Italy.- Italian legislators have begun to review the country’s ban on gambling sponsorship in sports. The ban was introduced in 2019 under the Dignity Decree of 2018, but Serie A clubs have claimed that the legislation was passed without proper legislative process.

The Senate’s Culture Commission has endorsed a resolution that called for a debate on the law as part of plans to support Italian football. It will now be up to deputies to decide whether to draft a new decree on gambling sponsorships to annul or modify this specific aspect of the Dignity Decree.

Maurizio Leo, deputy minister for economy and finance, and sports minister Andrea Abodi will conduct the initial review. They will meet with Serie A president Ezio Simonelli and other officials.

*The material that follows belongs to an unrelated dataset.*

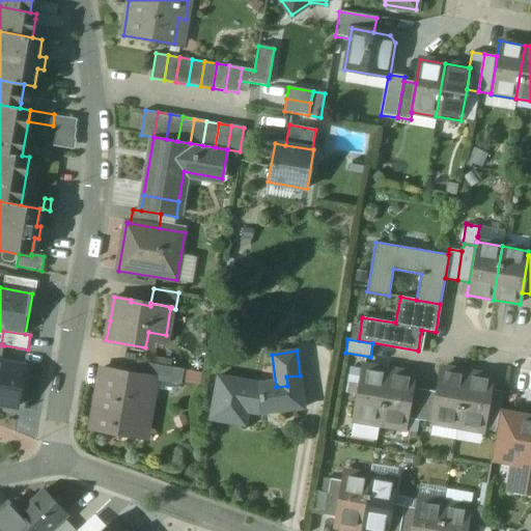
[(185,369),(137,361),(135,374),(157,379),(157,380),(182,384),(185,369)]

Abodi has mentioned plans to charge sports betting operators a 1 per cent betting allocation fee to fund modernisation at football stadiums, support women’s football and upgrade grassroots facilities and youth systems. There is no current timeline for the review, which has been criticised by the 5Star Movement and the Democratic Party.

The Dignity Decree was passed during a Lega Nord and 5Star coalition government. Only the question of sports sponsorship is being considered in this review, not the general ban on gambling adverts. But Roberto Alesse, director of the ADM, had pledged to review Italy’s ban on gambling ads.

The Serie A estimates that the ban on gambling sponsorship costs Italian football around €100m a year, leaving clubs struggling to compete financially with Europe’s biggest teams. Serie A clubs reported a total drop in income of €350m for 2023/2024.

A tender for new online gambling licences in Italy opened in December and will run until May 30, 2025. Licences are expected to be granted by October. The green light for the new regulatory framework had been held up after the Malta Gambling Authority (MGA) submitted a detailed opinion on B2B technicalities, leading to an extension of the standstill period.